The RCN has slammed the normalisation of corridor care after a new report from the Health Services Safety Investigations Body (HSSIB) found corridor care takes place throughout the year with the practice becoming normalised across the NHS.
The report shows that trusts are making corridor care adaptations more permanent, with some trusts now reportedly deploying staff and installing call bells and plug sockets in corridors.
The RCN says this is the clearest sign of the flawed thinking within a system which has become resigned to the managed decline of care standards.
The report by the government’s own patient safety investigator also found that despite the clear risk to patient safety, dignity and privacy, there is still no national data collection or reporting which would allow ministers and service leaders to determine the harm being done to patients.
In response to the latest findings from investigators at the HSSIB, RCN Chief Nursing Officer Lynn Woolsey said:
“A national safety investigator finding that corridor care is no longer an exception but entirely normalised and all year round is a damning indictment. It means every day vulnerable people are being treated in unsafe and undignified conditions. What’s just as shocking, is that 18 months after nursing staff declared a national emergency over corridor care, ministers and service leaders are still unable to determine the harm being done to patients due to a lack of national data collection and reporting.
“It is difficult to overstate the catastrophic state of the health service if patients’ expectations are so low that they almost expect being left on trollies in corridors with too few staff to care for them. This is the clearest sign of the flawed thinking within a system that is resigned to managed decline. The reality is that there is no safe level of corridor care, or level of staffing that can make it so.
“The secretary of state pledged to eradicate corridor care by the end of this parliament, but this report shows patients and staff alike do not have years to wait. We need government to stop dragging their feet and come good on the promise to publish national level data on corridor care. That’s how we know how truly widespread it is and the potential harm being done.
“To eradicate this unacceptable practice for good, we need real investment in beds, the nursing workforce in hospitals and the community, and crucially, long-overdue action to boost capacity in social care to improve discharge. Every day that corridor care continues is a policy failure with devastating human consequences.”
Ends
Notes to editors
The investigation acknowledged that patient harm linked to temporary care environments may not always be immediately visible. Harm can occur shortly after a patient is placed in such an environment, but may also emerge over a longer period.
The HSSIB report contains testimony from patients including:
- “The corridor is busy, non-stop. I take a long time to get out of bed and am unsteady on my feet and need help moving around. When it is busy, it’s much harder [to move around] and I’m scared I’ll get knocked off my feet.”
A senior nurse told investigators:
- “I have had a patient collapse on me and been unable to pull an emergency buzzer as there are none. I had to shout and wait until someone heard me. Every second in that situation feels like a lifetime, managing the situation alone and the sense of relief when someone hears you is immense."
A senior sister told investigators:
- “Corridor patients are offloaded from ambulances and are the riskiest patients as their stability is unknown and their potential to deteriorate is greater."

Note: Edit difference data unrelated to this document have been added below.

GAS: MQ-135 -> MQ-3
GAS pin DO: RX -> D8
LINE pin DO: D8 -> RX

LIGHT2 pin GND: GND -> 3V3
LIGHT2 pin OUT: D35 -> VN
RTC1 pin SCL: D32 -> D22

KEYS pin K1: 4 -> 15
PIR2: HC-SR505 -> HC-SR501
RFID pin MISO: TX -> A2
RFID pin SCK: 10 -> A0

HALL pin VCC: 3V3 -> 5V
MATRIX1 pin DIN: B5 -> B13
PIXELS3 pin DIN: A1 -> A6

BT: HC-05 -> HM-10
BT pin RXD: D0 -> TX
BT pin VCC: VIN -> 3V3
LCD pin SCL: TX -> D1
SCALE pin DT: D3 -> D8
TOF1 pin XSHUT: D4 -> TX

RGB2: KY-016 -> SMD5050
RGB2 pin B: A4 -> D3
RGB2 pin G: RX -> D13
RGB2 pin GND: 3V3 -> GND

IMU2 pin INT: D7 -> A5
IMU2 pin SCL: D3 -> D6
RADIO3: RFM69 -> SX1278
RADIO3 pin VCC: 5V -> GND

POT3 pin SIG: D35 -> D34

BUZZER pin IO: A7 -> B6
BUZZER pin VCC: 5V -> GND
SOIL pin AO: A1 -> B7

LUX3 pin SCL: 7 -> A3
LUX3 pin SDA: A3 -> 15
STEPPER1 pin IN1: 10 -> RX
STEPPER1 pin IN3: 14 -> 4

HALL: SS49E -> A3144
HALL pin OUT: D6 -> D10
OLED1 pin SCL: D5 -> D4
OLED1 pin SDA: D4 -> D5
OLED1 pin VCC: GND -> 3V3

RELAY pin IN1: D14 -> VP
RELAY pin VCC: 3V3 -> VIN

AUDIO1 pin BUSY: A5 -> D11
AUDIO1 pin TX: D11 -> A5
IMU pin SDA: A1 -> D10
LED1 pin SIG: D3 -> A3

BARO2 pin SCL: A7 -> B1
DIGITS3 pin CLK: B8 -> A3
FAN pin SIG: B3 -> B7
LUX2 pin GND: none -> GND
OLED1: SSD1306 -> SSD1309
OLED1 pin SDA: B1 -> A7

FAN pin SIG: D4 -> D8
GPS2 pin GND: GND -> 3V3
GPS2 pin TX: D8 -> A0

Throughout the HSSIB’s report into temporary care environments, there are many examples of how patient safety was being put at risk using these spaces.
In the section on impacting privacy, dignity and patient experience, the report found:
- Patients commenting that they did ‘not want to complain’ and displayed a stoic resilience because they could see how busy staff were and that they were doing their best to look after them and other patients.
- Several patients in temporary care environments in EDs said they had challenges with personal care such as washing and toileting or having to be given invasive treatments such as the insertion of cannulas or drips.
- Patients described being fearful because several people in mental health crisis in temporary care environments were shouting and pacing around the Emergency Department,
- Patients said that getting into and out of bed in a busy corridor could be challenging, particularly for those who were older and frail. They also said if staff were busy, then there was no-one to take them to the toilet and they either had to hold on or soil themselves.
On the impact on staff, the report found:
- The report highlights the clear link between moral injury to staff by not being able to provide patients with privacy, dignity and quality care, and patient safety. The report cites impacting staff’s wellbeing through negative emotions such as guilt, shame and anger stemming from the violation of a person’s moral values.
- Staff spoke about difficulties in having private or difficult conversations with patients.
- Several nurses who had been allocated responsibility for the care of patients ‘in the corridor’ for their shift, told the investigation it was ‘horrible’ caring for people in temporary care environments due to limited privacy and dignity they could offer patients. All the nurses said there was less room around patients to carry out their tasks and it could be difficult to manoeuvre equipment around.
When considering where temporary care environments are used, the report found:
- A nurse told the investigation that an older patient had just had a fall while getting out of their chair in a temporary care environment, saying that they did not have a good line of sight of the patient.
When assessing individual patient risks, the report found:
- There was often no emergency call bells in temporary care environments, especially those located on corridors. Some hospitals had given staff portable bells; however, they often went missing, placing reliance on other patients nearby to support patients with no call bell to gain a staff member’s attention.
- The investigation found a stroke rehabilitation gym that had been converted into a ward when required and causing possible long-term detrimental impact on post-strike patients on recovery of function.